But I am just willing to show it like it is.


----------



## RCP (Apr 18, 2007)

sagebrush123 said:


> On some weird level, it seems like we all "look" like painters, I mean this in a familiar sort of way....


LOL, check out this thread, http://www.painttalk.com/f3/faces-names-816/


----------



## Laz (Nov 14, 2010)

In Workaholics van I have some of the standard shelves with the dividers. I was tiered of stuff falling out so I when to the heating guy and he bent up some sheet metal doors. They have there edges folded over and a cresses in them to give them rigidity like duck work. Put them on using a piano hinge. I used to simple latches on on bigger door but found it is a hassle. One centered is enough.
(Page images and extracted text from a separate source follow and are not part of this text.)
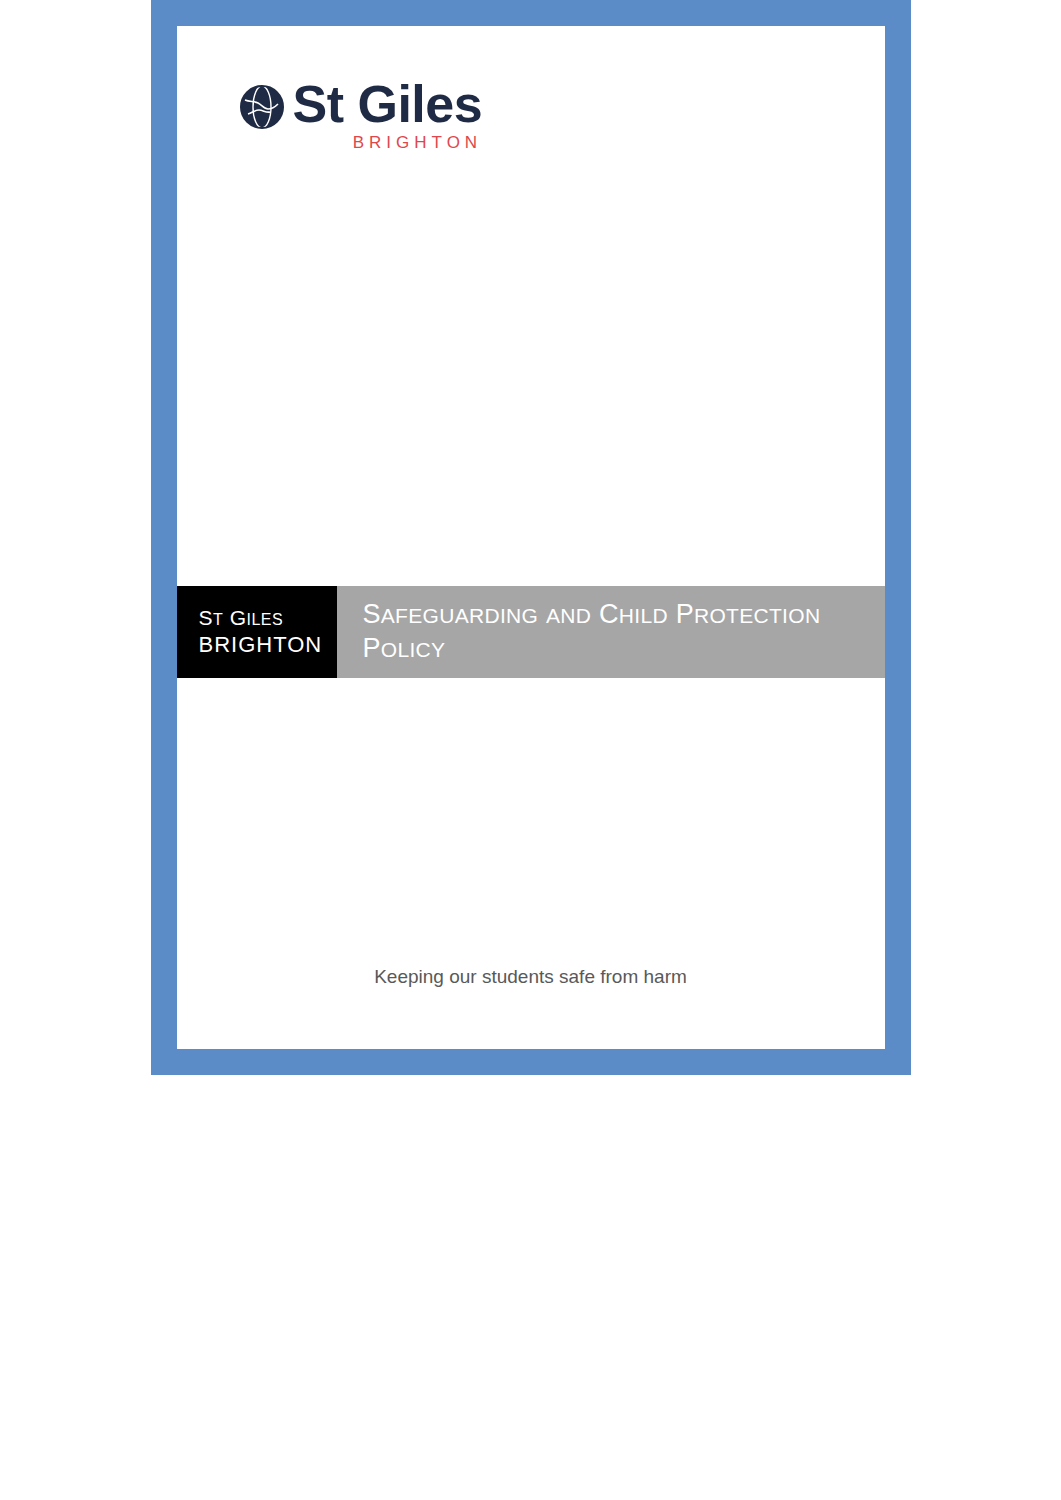St Giles
BRIGHTON
St Giles
BRIGHTON
Safeguarding and Child Protection
Policy
Keeping our students safe from harm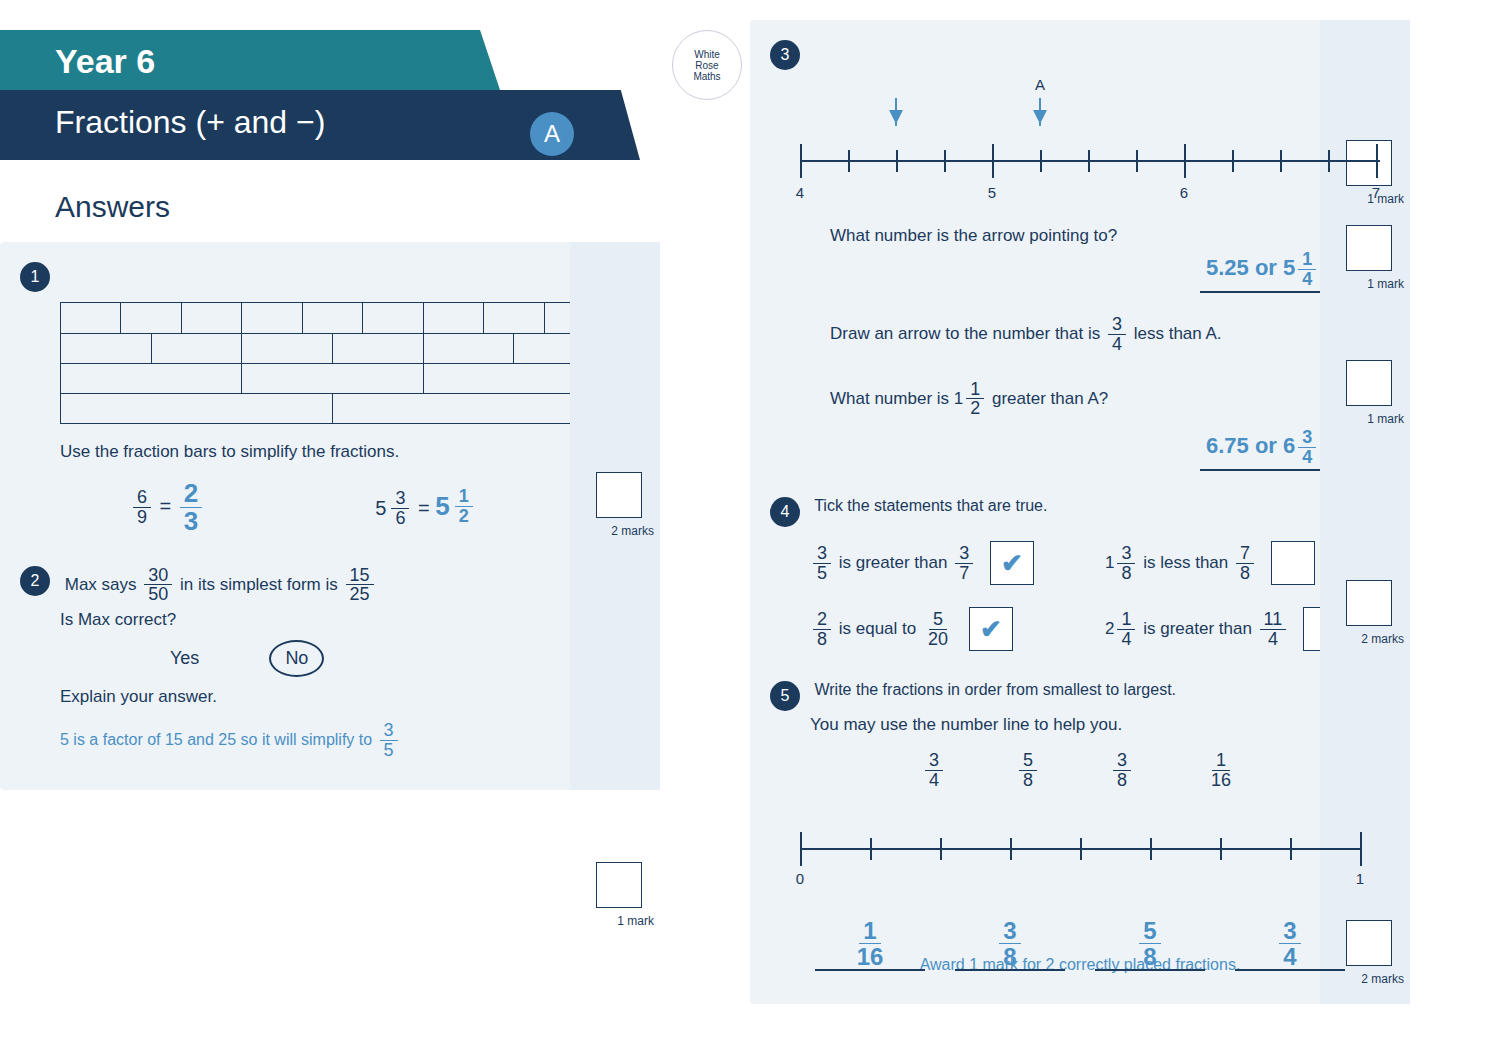Year 6
Fractions (+ and −)
A
White Rose Maths
Answers
2 marks
1 mark
1
Use the fraction bars to simplify the fractions.
69 = 23
536 = 512
2 Max says 3050 in its simplest form is 1525
Is Max correct?
Yes No
Explain your answer.
5 is a factor of 15 and 25 so it will simplify to 35
1 mark
1 mark
1 mark
2 marks
2 marks
3
4
5
6
7
A
What number is the arrow pointing to?
5.25 or 514
Draw an arrow to the number that is 34 less than A.
What number is 112 greater than A?
6.75 or 634
4 Tick the statements that are true.
35 is greater than 37 ✔
138 is less than 78
28 is equal to 520 ✔
214 is greater than 114
5 Write the fractions in order from smallest to largest.
You may use the number line to help you.
34 58 38 116
0
1
116
38
58
34
Award 1 mark for 2 correctly placed fractions.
Now I can put more in and things don't fall out. I have a picture of the setup but it is only on my computer. Can't up load it to the forum like I can with another hobby forum.


----------



## Workaholic (Apr 17, 2007)

Laz said:


> In Workaholics van I have some of the standard shelves with the dividers. I was tiered of stuff falling out so I when to the heating guy and he bent up some sheet metal doors. They have there edges folded over and a cresses in them to give them rigidity like duck work. Put them on using a piano hinge. I used to simple latches on on bigger door but found it is a hassle. One centered is enough. Now I can put more in and things don't fall out. I have a picture of the setup but it is only on my computer. Can't up load it to the forum like I can with another hobby forum.


Click on the paper clip icon (not the quick reply) and follow the path on your comp. I thought about adding a lip to the shelve behind the driver seat. Let me see yours..


----------